何も見えない分厚い目隠しの下で目を見開き,何度も瞬きを繰り返した。それがどれほど無意味なことかを理解しているが,自分の意思で動かせる数少ない場所を動かすことで,得体の知れないなにかに抵抗している気分になれた。

 目蓋が目隠しに擦れるたびに,睫毛が抜け,皮が擦りむけるのがわかった。目隠しで締め付けられた革製のベルトが耳のすぐ上で擦れて出血しているのを感じた。

 真っ暗闇でなにも見えないはずが,瞬きを繰り返すことで目の奥のほうで小さな優しい光が点滅した。最初は小さく,ふわふわした柔らかい優しさを感じる光だったが擦り切れる目蓋の痛みが増すたびに暴力的な激しい光へと変わり脳みそを焼き焦がした。

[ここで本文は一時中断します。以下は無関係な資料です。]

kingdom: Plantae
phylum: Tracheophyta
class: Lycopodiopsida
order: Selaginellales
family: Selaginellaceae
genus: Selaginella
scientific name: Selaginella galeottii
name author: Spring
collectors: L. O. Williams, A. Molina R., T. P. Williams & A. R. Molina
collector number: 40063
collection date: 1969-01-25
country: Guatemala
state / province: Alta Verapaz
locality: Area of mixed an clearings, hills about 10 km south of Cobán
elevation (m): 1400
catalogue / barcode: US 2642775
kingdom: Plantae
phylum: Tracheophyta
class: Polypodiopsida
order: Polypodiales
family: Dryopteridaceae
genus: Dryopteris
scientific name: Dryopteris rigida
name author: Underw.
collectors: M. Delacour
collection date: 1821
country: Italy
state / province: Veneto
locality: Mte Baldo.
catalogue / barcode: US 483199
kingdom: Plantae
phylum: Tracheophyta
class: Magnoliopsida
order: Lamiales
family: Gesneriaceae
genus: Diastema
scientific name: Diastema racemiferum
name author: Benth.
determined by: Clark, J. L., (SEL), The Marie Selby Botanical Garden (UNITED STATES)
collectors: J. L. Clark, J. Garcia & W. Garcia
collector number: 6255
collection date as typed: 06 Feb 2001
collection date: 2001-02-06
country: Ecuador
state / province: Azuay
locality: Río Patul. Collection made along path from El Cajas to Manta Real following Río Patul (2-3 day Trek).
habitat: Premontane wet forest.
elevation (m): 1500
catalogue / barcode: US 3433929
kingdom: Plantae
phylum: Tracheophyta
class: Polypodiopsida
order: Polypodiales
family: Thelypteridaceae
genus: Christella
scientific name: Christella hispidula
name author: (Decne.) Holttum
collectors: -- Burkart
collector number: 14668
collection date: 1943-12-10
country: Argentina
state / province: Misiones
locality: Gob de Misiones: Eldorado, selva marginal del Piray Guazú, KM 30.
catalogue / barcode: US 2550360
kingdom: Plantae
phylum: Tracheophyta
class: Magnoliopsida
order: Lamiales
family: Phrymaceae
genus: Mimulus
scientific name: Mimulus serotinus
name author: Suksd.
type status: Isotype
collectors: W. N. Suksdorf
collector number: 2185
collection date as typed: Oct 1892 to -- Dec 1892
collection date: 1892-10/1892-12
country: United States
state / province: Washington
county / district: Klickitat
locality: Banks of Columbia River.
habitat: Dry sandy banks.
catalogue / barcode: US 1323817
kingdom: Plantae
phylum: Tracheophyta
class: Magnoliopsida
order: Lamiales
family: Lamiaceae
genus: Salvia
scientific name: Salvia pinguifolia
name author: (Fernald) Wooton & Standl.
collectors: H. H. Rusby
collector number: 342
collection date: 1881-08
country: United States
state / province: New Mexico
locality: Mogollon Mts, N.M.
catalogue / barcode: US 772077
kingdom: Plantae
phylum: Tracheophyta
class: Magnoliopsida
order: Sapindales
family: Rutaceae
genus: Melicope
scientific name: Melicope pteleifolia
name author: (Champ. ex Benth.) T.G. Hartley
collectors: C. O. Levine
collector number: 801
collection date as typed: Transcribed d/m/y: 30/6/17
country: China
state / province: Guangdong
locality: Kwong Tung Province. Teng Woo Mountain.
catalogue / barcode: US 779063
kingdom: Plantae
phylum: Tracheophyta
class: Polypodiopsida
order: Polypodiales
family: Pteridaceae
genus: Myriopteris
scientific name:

 痛みに耐えきれずに目蓋を閉じると,ゆっくりと点滅する光のなかに小さな小さな手が見えた。小さな手は握り締めては開き,まるでなにかを掴もうとしているようにも見えた。

 繰り返し閉じたり開いたりしている小さな手を見つめているうちに,その動きから自分になにかを伝えようとしているかのように思えた。それがなにかはわからないが,懐かしさを感じる小さな手を凝視して,自分になにを伝えようとしているのか必死に考えた。

 小さな手はゆっくりと成長しながら,不器用に手を広げた。目の前で大きく広がる柔らかそうな優しい手は神秘的で決して汚してはいけないように思えた。

 その手は誰かを求めるかのように目の前で優しく開いて,まるで握りしめて欲しいと言っているかのように見えた。何度も目の前で繊細で美しい指先がゆっくりと閉じては開き,開いては閉じた。